> **WORK ITEM**
Reproduce exactly the lines from the top of the records below through the line holding "New Certificate. |".

> **Stored data**

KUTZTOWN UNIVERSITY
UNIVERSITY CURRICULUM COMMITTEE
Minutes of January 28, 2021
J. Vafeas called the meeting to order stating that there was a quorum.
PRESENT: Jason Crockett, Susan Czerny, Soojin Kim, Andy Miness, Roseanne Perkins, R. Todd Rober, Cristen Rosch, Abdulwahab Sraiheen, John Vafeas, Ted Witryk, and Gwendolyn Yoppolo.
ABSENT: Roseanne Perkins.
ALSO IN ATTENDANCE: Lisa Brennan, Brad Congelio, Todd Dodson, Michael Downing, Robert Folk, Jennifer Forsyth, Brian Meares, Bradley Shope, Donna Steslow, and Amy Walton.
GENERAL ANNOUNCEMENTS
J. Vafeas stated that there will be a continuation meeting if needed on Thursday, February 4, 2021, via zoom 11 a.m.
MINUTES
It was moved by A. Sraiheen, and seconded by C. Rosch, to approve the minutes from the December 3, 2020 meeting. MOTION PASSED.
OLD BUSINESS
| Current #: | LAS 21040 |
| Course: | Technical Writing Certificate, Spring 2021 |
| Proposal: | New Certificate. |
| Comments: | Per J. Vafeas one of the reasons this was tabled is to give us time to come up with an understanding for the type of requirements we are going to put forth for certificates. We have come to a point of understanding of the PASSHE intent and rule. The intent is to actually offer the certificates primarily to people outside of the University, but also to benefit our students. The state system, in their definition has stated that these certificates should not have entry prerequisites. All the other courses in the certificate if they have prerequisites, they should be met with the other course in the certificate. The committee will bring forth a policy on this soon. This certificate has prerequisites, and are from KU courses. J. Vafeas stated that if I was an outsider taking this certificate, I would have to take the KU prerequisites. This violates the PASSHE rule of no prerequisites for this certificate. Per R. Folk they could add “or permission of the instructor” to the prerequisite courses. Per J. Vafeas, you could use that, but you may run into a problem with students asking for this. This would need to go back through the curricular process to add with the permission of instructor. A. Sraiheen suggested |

> **RESULT**
KUTZTOWN UNIVERSITY
UNIVERSITY CURRICULUM COMMITTEE
Minutes of January 28, 2021
J. Vafeas called the meeting to order stating that there was a quorum.
PRESENT: Jason Crockett, Susan Czerny, Soojin Kim, Andy Miness, Roseanne Perkins, R. Todd Rober, Cristen Rosch, Abdulwahab Sraiheen, John Vafeas, Ted Witryk, and Gwendolyn Yoppolo.
ABSENT: Roseanne Perkins.
ALSO IN ATTENDANCE: Lisa Brennan, Brad Congelio, Todd Dodson, Michael Downing, Robert Folk, Jennifer Forsyth, Brian Meares, Bradley Shope, Donna Steslow, and Amy Walton.
GENERAL ANNOUNCEMENTS
J. Vafeas stated that there will be a continuation meeting if needed on Thursday, February 4, 2021, via zoom 11 a.m.
MINUTES
It was moved by A. Sraiheen, and seconded by C. Rosch, to approve the minutes from the December 3, 2020 meeting. MOTION PASSED.
OLD BUSINESS
| Current #: | LAS 21040 |
| Course: | Technical Writing Certificate, Spring 2021 |
| Proposal: | New Certificate. |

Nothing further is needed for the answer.